“Don't you believe it. Her flightiness and insincerity are ingrain! I believed in her once myself—she had such beguiling ways, it was hard to disapprove of anything she said or did. But I was secretly aware, all the time, that there was a radical defect in her composition. A woman who has been engaged, or as good as engaged, to six or eight different men, cannot retain much purity of mind or strength of affection. I heard you tell her yourself once that such unscrupulous flirtation and bandying of hearts were profane touches that rubbed the down from the peach.”
“That was the extravagant talk of a silly, romantic girl,” replied Mabel, with a smile that changed to a sigh before the sentence was finished. “I was somewhat given to lecturing other people, in those days, upon subjects of which I knew little or nothing. Nine men out of ten care little how roughly the peach has been rubbed, provided the flavor is not injured to their taste. It is only once in a great while that you meet with one whose palate is so nice that he can detect the difference between fruit that has been hawked through the market and that just picked from the tree. First love is a myth at which rational people laugh.”
“Perhaps so,” said Mrs. Sutton dubiously.
In view of the circumstances of Mabel's marriage, she felt that it behooved her to be circumspect in condemnation of transferred affections.
“But that does not alter the fact of Rosa Tazewell's infamous behavior to Alfred Branch and others of her beaux. Isn't the poor fellow drinking himself into his grave, all through his disappointment? And here she is going to be as honored a wife as if she had never perjured herself, or ruined an honest, loving man's prospects for life!”

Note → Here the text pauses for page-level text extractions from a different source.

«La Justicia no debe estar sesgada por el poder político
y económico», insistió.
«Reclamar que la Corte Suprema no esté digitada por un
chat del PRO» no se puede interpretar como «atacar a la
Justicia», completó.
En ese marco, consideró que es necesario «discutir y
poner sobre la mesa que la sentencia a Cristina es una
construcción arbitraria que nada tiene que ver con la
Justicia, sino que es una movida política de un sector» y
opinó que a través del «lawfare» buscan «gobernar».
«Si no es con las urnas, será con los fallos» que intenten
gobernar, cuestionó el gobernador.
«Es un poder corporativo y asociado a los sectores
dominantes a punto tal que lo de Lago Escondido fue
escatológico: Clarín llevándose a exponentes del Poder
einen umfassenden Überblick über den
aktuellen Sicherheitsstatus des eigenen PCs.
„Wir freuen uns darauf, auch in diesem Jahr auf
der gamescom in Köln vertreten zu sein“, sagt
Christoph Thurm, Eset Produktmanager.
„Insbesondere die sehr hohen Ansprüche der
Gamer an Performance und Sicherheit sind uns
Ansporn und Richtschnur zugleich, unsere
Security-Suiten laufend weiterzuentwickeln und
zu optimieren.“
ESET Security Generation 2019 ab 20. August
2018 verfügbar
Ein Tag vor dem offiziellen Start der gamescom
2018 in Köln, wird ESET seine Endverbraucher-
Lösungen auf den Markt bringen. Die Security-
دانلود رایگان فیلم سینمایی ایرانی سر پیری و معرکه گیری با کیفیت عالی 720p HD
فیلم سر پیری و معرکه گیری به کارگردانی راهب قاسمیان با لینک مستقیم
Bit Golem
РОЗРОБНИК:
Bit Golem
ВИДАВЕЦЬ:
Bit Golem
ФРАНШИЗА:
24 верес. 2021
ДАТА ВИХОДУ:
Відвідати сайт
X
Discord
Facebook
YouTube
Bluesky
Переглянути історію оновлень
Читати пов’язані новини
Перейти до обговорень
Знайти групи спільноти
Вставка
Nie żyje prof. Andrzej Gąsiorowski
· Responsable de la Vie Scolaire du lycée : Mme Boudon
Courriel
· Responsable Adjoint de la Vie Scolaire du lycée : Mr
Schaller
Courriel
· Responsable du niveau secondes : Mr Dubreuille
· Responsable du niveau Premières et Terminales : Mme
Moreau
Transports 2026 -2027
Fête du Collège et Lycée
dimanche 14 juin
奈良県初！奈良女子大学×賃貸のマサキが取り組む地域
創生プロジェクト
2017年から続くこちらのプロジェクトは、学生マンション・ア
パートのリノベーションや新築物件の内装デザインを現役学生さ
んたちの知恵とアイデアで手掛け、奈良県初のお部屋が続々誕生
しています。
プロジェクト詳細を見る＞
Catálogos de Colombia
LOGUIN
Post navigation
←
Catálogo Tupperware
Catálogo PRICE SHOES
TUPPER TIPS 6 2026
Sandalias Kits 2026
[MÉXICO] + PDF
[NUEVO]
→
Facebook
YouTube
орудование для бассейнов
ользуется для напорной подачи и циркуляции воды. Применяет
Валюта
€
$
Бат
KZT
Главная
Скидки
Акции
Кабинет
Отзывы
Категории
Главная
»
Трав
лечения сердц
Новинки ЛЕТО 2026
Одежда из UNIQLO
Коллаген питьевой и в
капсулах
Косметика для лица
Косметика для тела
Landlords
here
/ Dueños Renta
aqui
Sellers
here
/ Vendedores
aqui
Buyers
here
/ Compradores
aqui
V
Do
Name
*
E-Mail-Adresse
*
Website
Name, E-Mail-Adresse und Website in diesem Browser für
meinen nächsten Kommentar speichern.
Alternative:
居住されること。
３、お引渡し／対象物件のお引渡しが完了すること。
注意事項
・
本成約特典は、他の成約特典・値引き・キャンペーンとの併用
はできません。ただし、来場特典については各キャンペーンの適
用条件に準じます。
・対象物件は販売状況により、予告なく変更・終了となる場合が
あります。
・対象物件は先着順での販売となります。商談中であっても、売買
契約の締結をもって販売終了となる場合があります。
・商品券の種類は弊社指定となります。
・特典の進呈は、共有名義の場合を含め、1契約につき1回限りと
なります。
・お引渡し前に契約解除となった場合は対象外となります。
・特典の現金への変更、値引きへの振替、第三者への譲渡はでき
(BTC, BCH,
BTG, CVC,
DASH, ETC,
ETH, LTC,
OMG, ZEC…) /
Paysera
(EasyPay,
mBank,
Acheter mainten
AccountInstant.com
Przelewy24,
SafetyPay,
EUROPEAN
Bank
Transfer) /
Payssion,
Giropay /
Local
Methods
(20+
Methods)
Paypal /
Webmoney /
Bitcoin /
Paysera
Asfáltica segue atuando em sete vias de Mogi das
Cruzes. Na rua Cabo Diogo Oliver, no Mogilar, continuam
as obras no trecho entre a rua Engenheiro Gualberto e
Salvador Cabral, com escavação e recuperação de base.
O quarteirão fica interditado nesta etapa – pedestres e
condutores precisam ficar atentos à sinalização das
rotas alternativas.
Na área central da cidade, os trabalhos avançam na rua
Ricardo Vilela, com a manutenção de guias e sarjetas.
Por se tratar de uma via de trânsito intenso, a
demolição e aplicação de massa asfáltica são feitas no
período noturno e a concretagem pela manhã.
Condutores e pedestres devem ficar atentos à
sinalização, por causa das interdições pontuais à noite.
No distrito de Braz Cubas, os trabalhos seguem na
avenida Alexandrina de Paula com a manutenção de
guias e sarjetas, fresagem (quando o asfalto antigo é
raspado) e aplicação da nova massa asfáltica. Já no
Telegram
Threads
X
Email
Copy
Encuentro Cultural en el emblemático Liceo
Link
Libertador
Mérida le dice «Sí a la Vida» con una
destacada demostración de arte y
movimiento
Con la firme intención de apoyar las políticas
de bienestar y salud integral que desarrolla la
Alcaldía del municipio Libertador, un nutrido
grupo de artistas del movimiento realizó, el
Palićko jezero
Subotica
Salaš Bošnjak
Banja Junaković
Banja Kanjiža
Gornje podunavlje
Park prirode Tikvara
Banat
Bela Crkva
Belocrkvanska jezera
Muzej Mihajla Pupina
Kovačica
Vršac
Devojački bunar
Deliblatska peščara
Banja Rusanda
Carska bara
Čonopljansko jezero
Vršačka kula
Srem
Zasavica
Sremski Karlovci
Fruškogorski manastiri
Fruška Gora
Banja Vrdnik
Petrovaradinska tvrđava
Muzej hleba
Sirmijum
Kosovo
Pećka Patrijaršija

Mabel went on with her work, and did not reply.
“I have had uncomfortable suspicions about certain passages in her intercourse with us, since I heard this news,” continued Mrs. Sutton, edging her chair toward her niece, and dropping her voice. “I am afraid I can date the beginning of her cruelty to Alfred back to that September she spent here—to the latter part of it, I mean. Little scenes come to my memory that caused me trifling uneasiness then. I shall never forget, for instance, how she eyed you, the morning Winston came home so unexpectedly.”
And she described the incident recorded in the latter part of our opening chapter.
“Can it be,” she pursued, “that she had even then designs upon the man she is about to marry? She knew all the circumstances of the trouble that ensued, and if disposed to be meddlesome, she had the means at her command.”
“I told her nothing,” said Mabel briefly.